Quel est l'état actuel de la presse "rouge"?
Il ne reste qu'un seul journal, le nouveau bimensuel "Red Power", alors que nous en avions quatre. Voice of Taksin, notre principal journal, est censuré. Nous nous retrouverions sans presse écrite si nous n'avions pas demandé une licence de publication en octobre 2009 pour Red Power. Mais cette situation est très précaire.
Quelles sont les difficultés que la presse rouge a rencontrées ?
Le gouvernement est imprévisible partial. L'état d'urgence est un instrument qui permet aux autorités de tout censurer, au nom de la sécurité nationale. Ainsi Voice of Taksin a été censuré pour une photo que d'autres journaux thaïs avaient également publiée, sans être inquiétés.

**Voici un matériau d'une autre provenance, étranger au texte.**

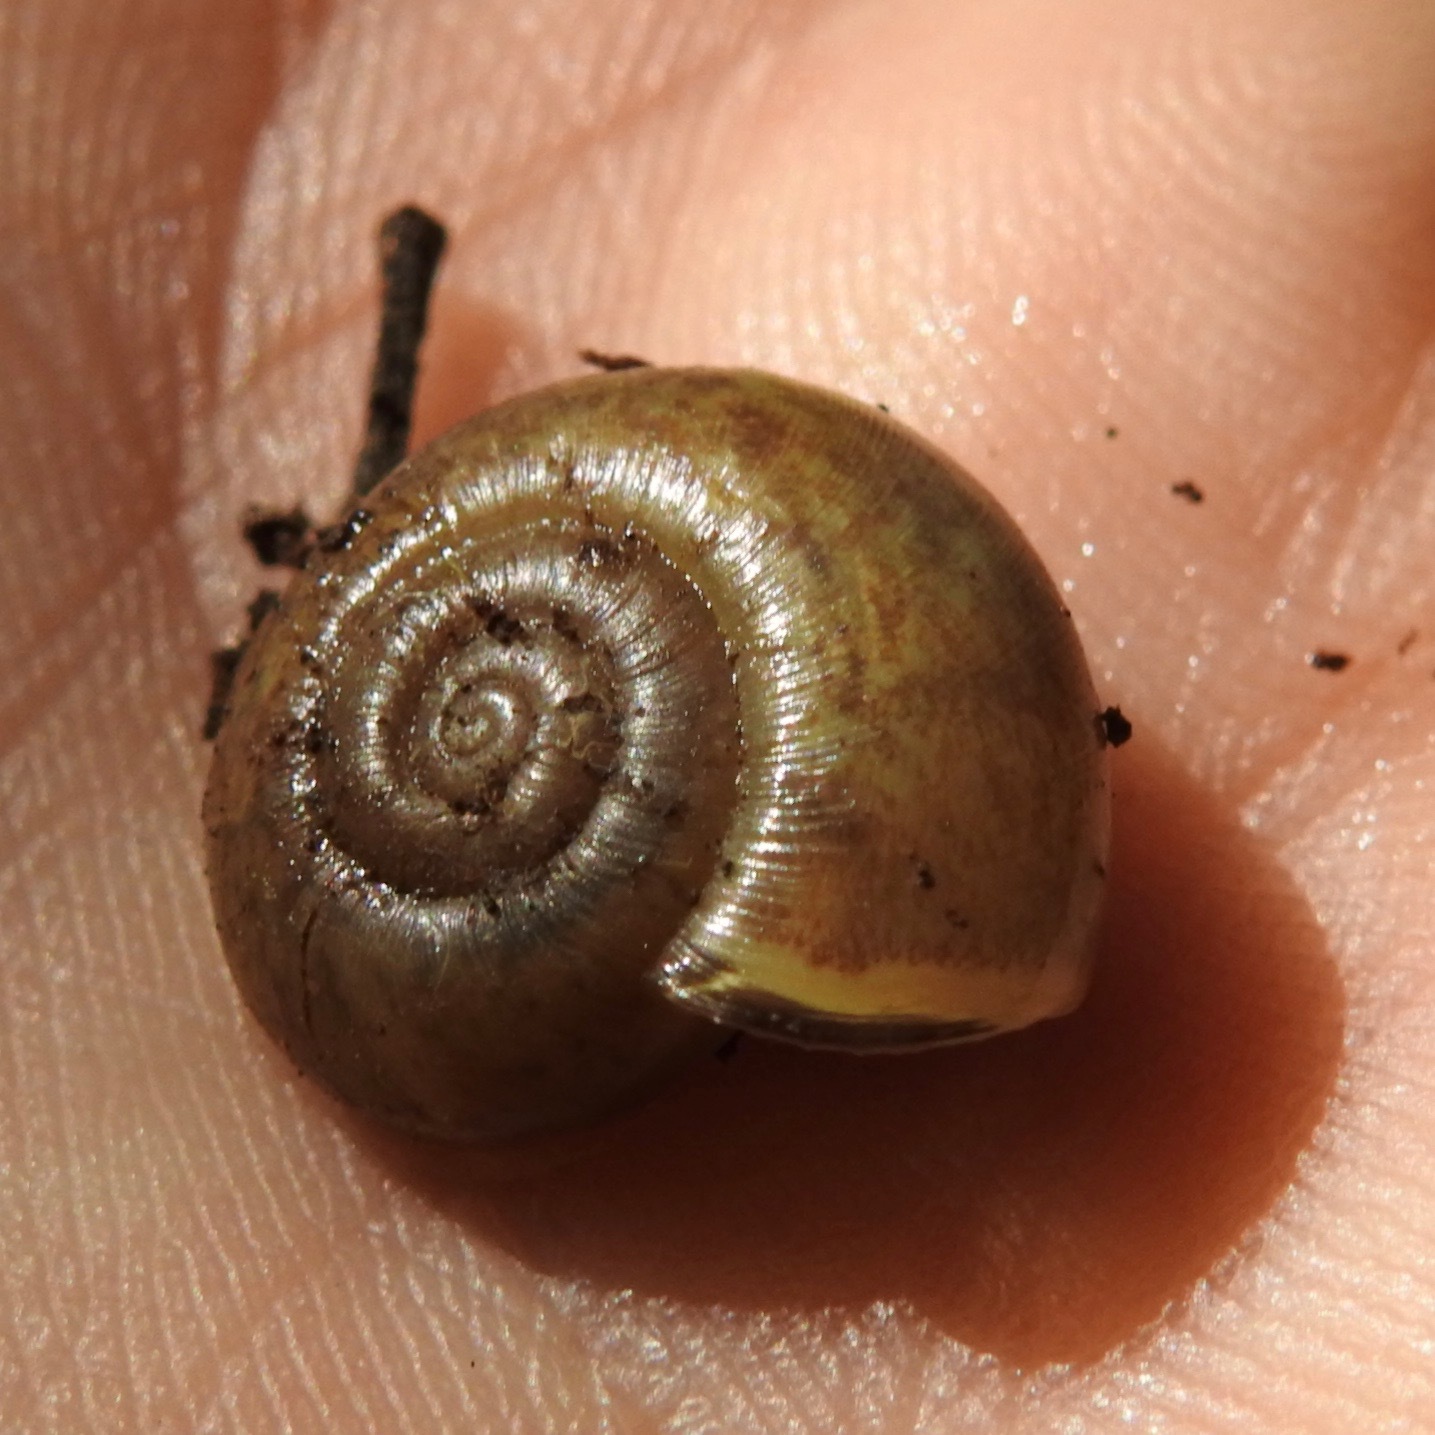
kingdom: Animalia
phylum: Mollusca
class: Gastropoda
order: Stylommatophora
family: Haplotrematidae
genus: Haplotrema
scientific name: Haplotrema minimum
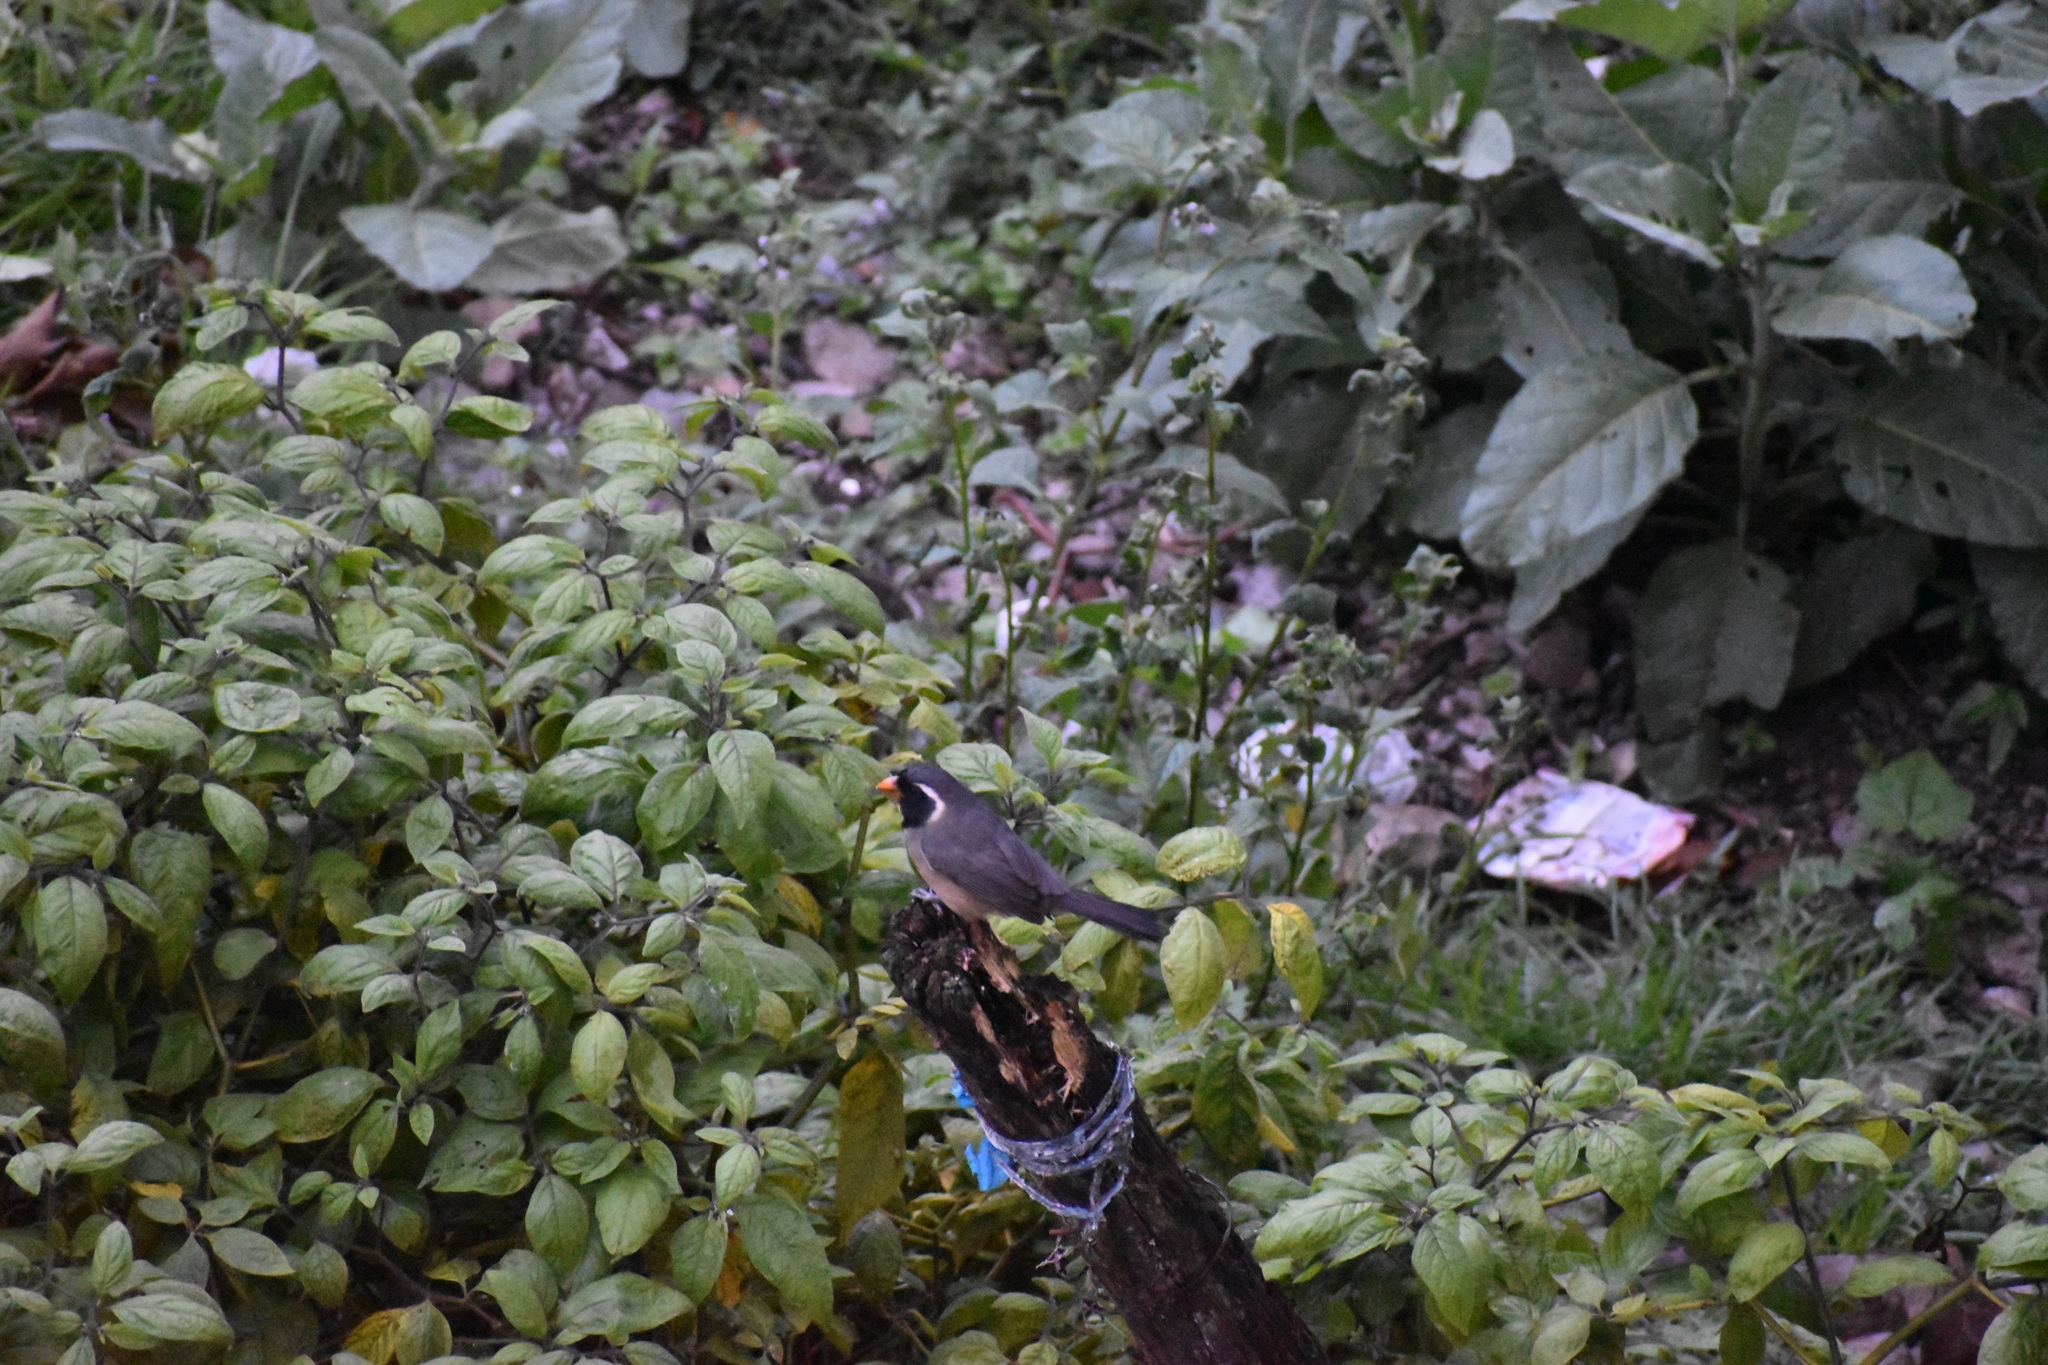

Une autre difficulté se situe dans la distribution. Nous devons constamment inventer de nouvelles techniques pour pouvoir être distribué. Par exemple, nous annonçons que nous distribuons le 3 du mois, mais en réalité nous le faisons le 1er. Cela nous permet de vendre des exemplaires à nos lecteurs avant la censure des autorités. Car quand un numéro du journal est censuré, nous ne pouvons même pas distribuer gratuitement les exemplaires non vendus, qui nous retournés.
Finalement, toute la rédaction a très peur de poursuites judiciaires. Nous sommes obligés de faire extrêmement attention à ce que nous publiions.